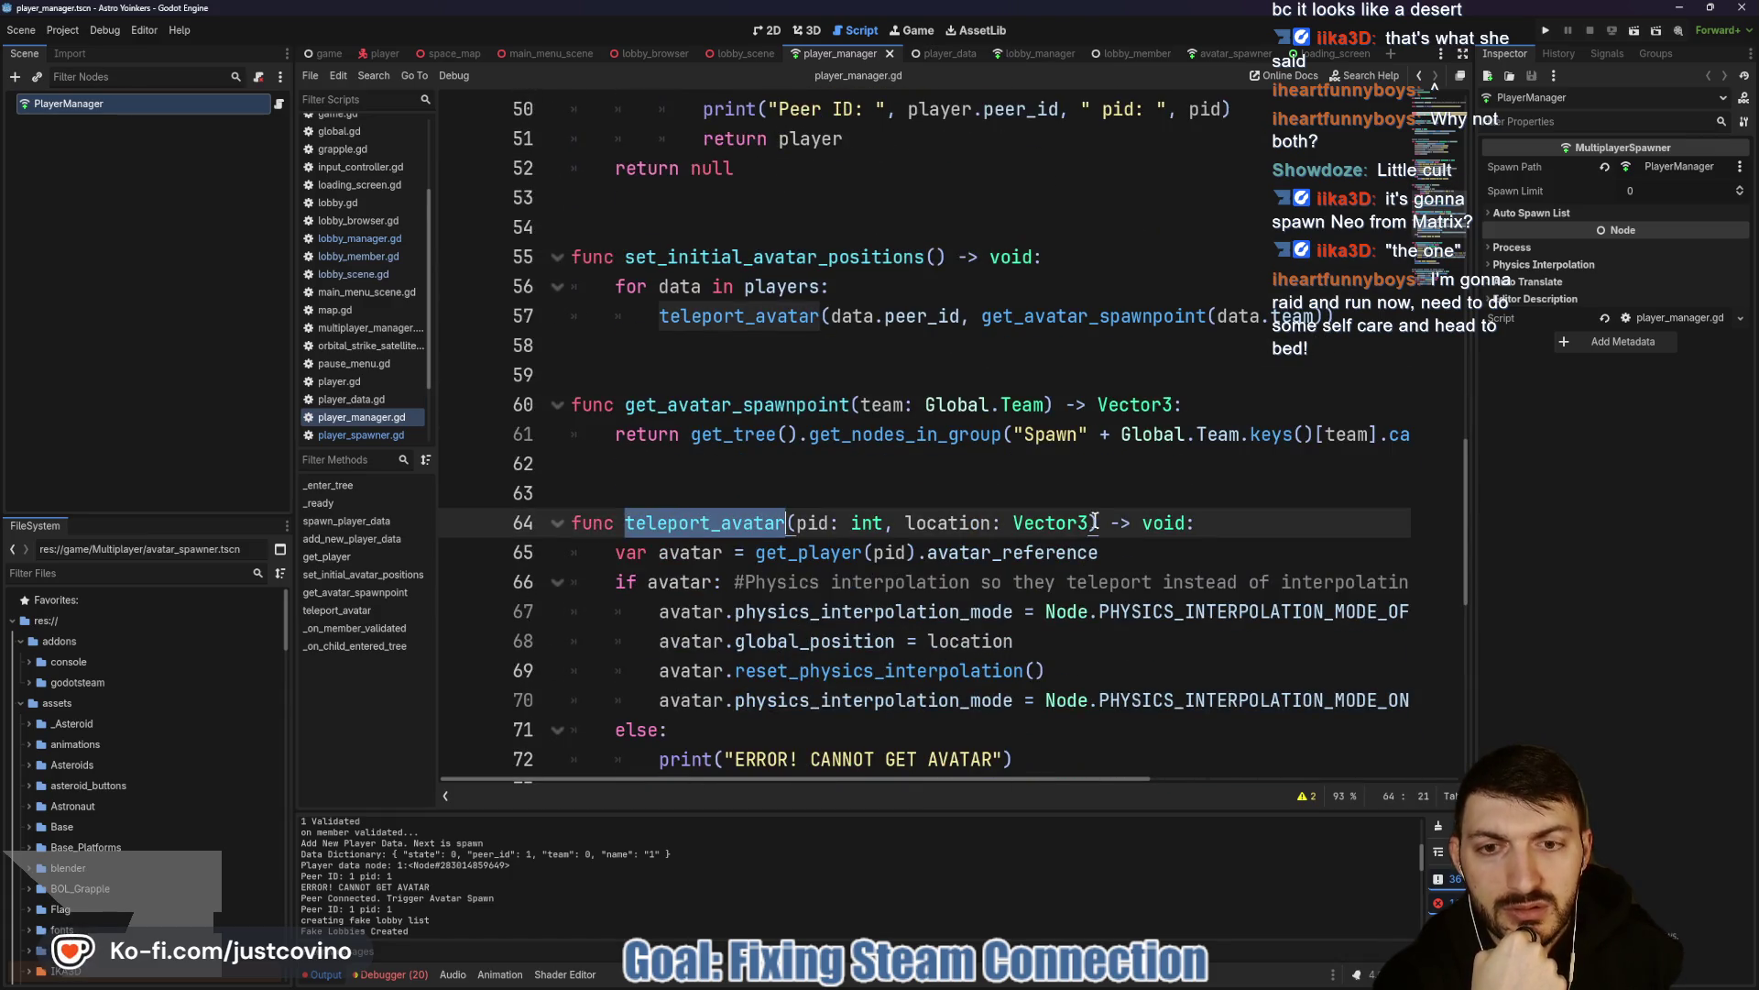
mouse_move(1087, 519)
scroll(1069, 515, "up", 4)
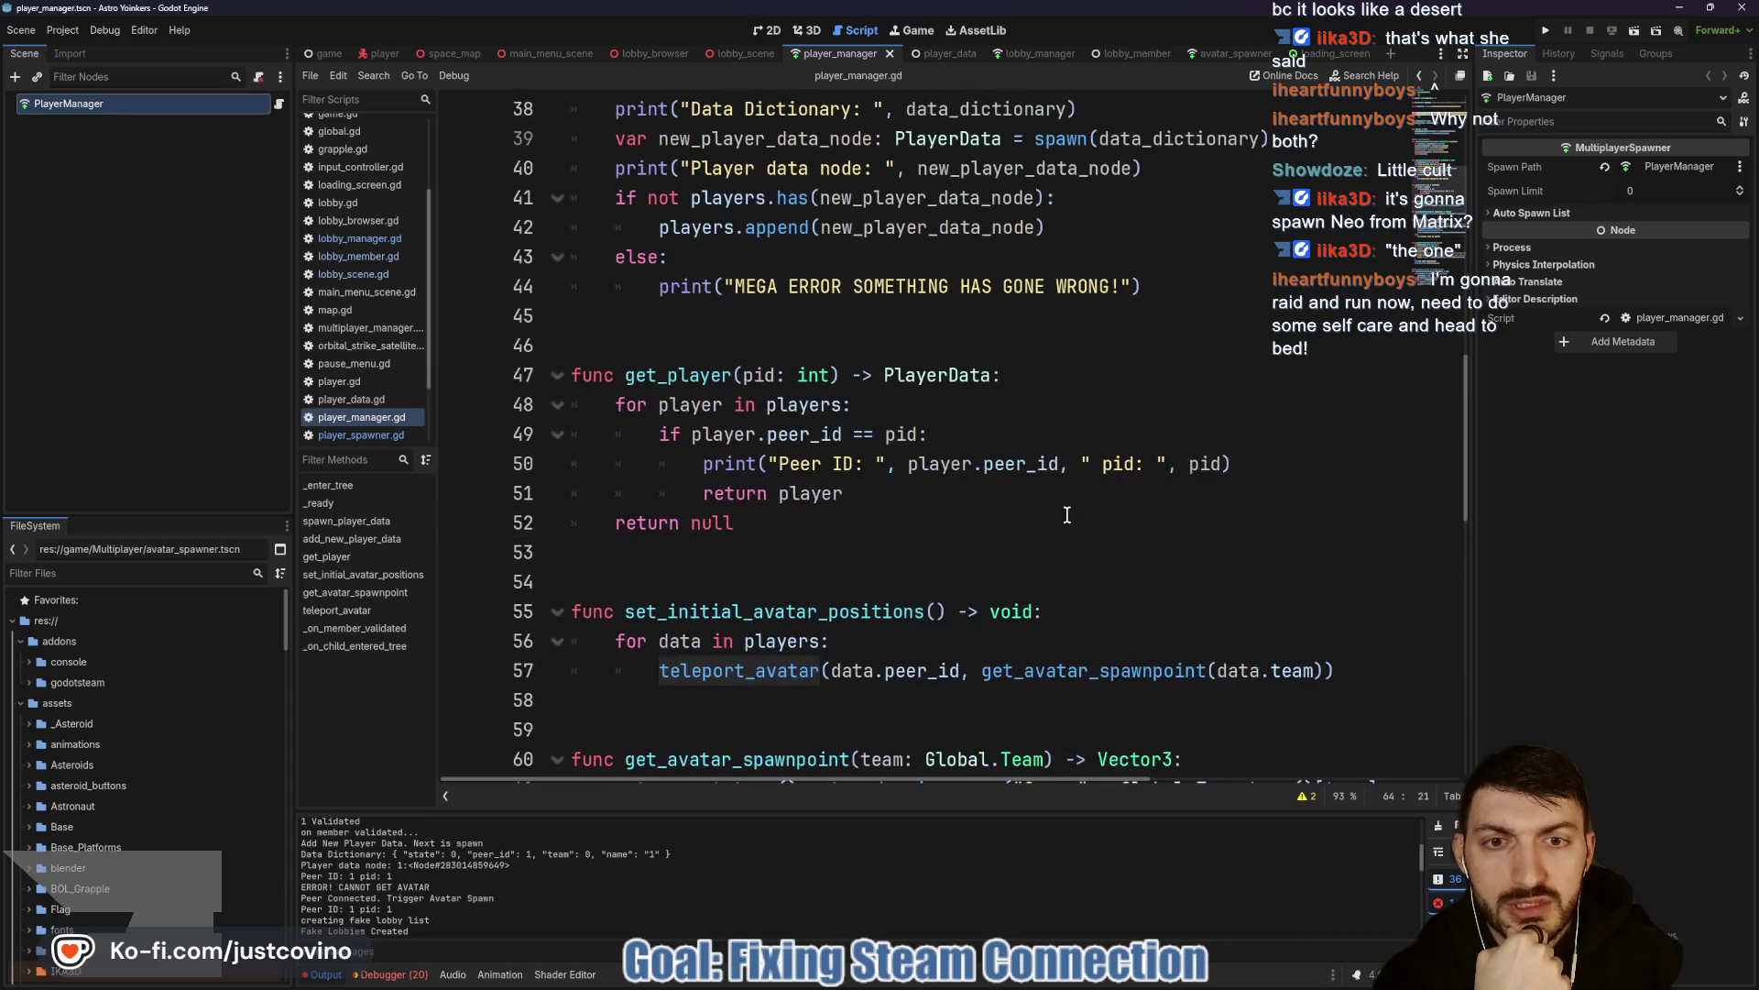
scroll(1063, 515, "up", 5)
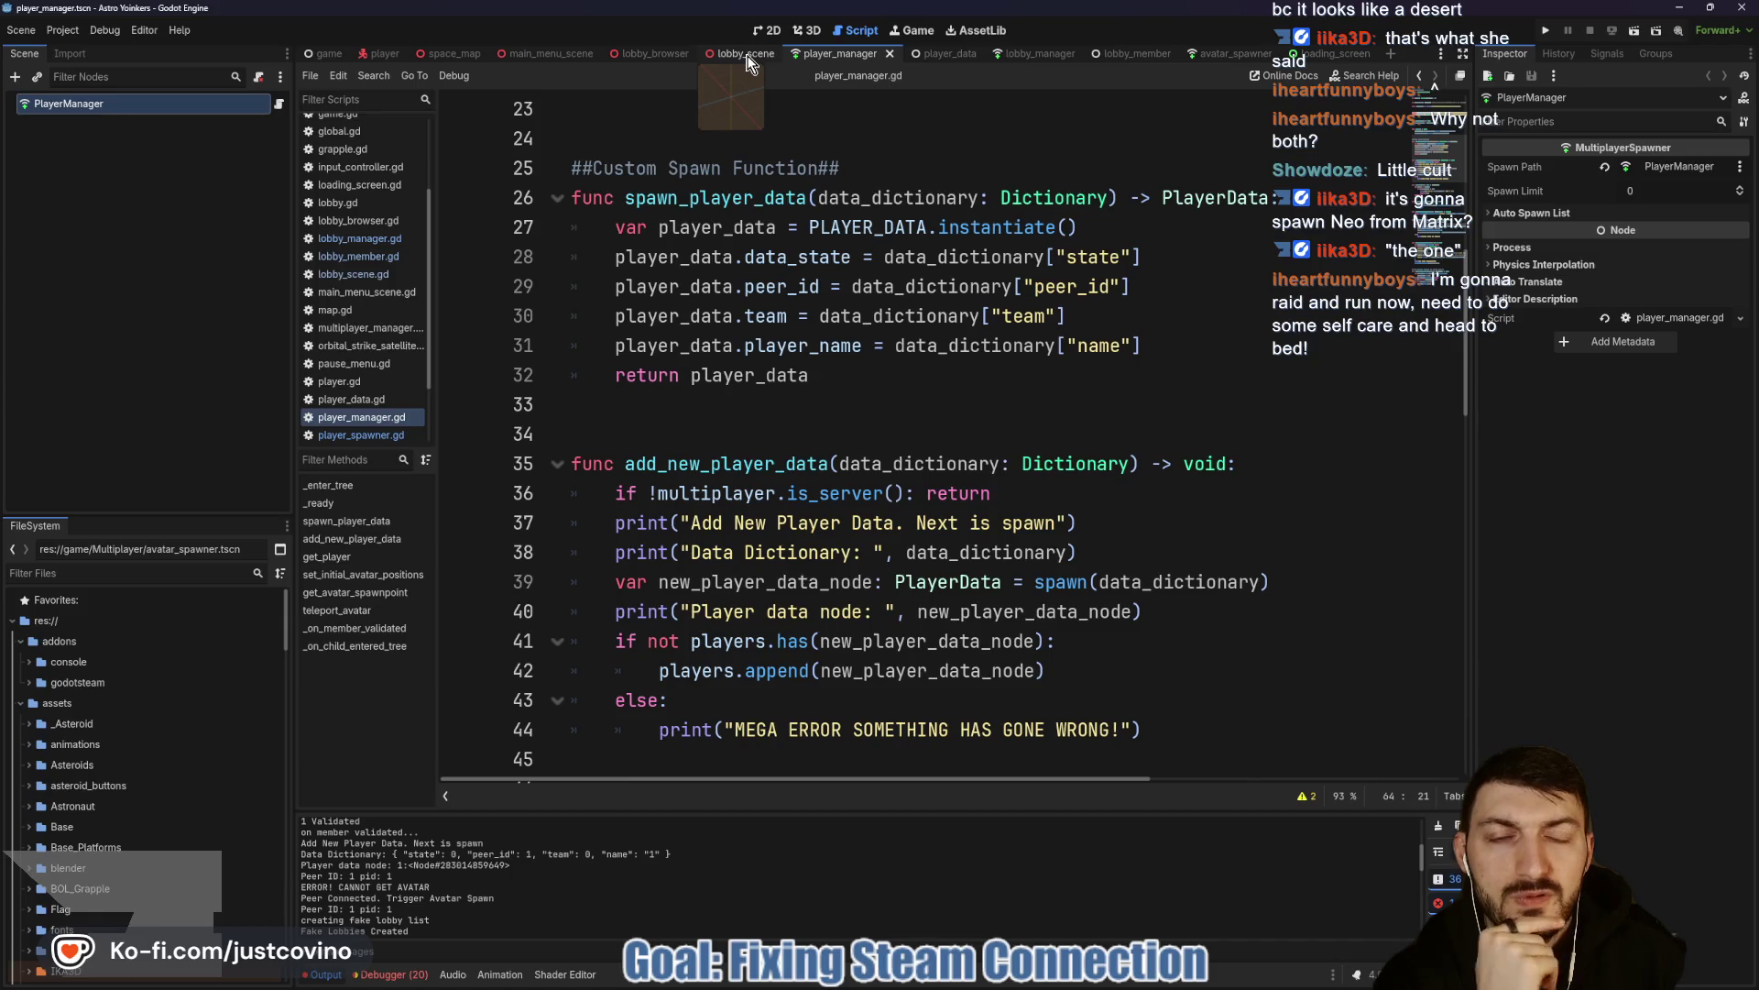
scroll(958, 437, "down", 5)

> What the task asks
Each word of the data should be repeated exactly, and the pictures left out.

> Solution to this task
mouse_move(1087, 519)
scroll(1069, 515, "up", 4)
scroll(1063, 515, "up", 5)
scroll(958, 437, "down", 5)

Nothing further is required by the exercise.